## JOB
From the entries, copy each line that includes "이용한다".

[Start of Attachment]

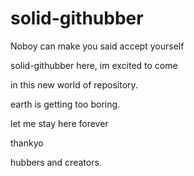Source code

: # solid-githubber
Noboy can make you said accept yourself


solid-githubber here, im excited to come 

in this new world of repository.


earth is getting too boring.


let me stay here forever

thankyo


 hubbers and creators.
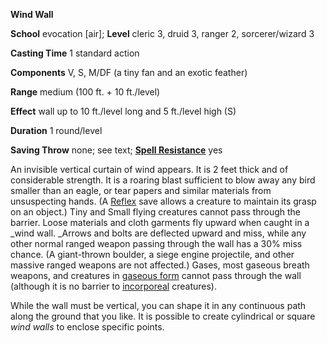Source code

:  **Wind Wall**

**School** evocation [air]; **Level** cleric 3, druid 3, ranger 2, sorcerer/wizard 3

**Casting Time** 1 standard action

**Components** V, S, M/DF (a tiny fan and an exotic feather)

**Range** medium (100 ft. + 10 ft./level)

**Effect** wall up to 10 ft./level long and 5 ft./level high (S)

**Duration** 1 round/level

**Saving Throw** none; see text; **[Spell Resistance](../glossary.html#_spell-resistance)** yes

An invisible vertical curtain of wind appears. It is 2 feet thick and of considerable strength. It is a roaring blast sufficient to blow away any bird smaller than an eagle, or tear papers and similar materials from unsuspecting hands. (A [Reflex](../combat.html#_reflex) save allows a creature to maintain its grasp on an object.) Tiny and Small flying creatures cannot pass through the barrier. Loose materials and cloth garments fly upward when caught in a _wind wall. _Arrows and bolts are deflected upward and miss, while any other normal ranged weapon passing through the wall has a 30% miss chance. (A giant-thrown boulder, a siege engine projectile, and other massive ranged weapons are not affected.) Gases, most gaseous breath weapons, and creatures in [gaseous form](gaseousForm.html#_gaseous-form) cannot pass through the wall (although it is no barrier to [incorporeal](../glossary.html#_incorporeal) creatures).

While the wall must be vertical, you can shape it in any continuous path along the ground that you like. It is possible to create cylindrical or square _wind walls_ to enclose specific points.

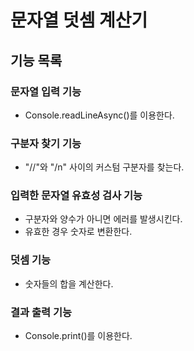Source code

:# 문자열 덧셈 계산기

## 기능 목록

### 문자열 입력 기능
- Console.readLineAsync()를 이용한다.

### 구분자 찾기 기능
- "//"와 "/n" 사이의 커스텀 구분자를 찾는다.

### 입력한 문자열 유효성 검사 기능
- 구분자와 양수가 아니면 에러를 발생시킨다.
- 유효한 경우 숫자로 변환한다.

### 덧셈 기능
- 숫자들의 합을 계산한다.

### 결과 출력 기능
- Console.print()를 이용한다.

[End of Attachment]

## ANSWER SPACE
- Console.readLineAsync()를 이용한다.
- Console.print()를 이용한다.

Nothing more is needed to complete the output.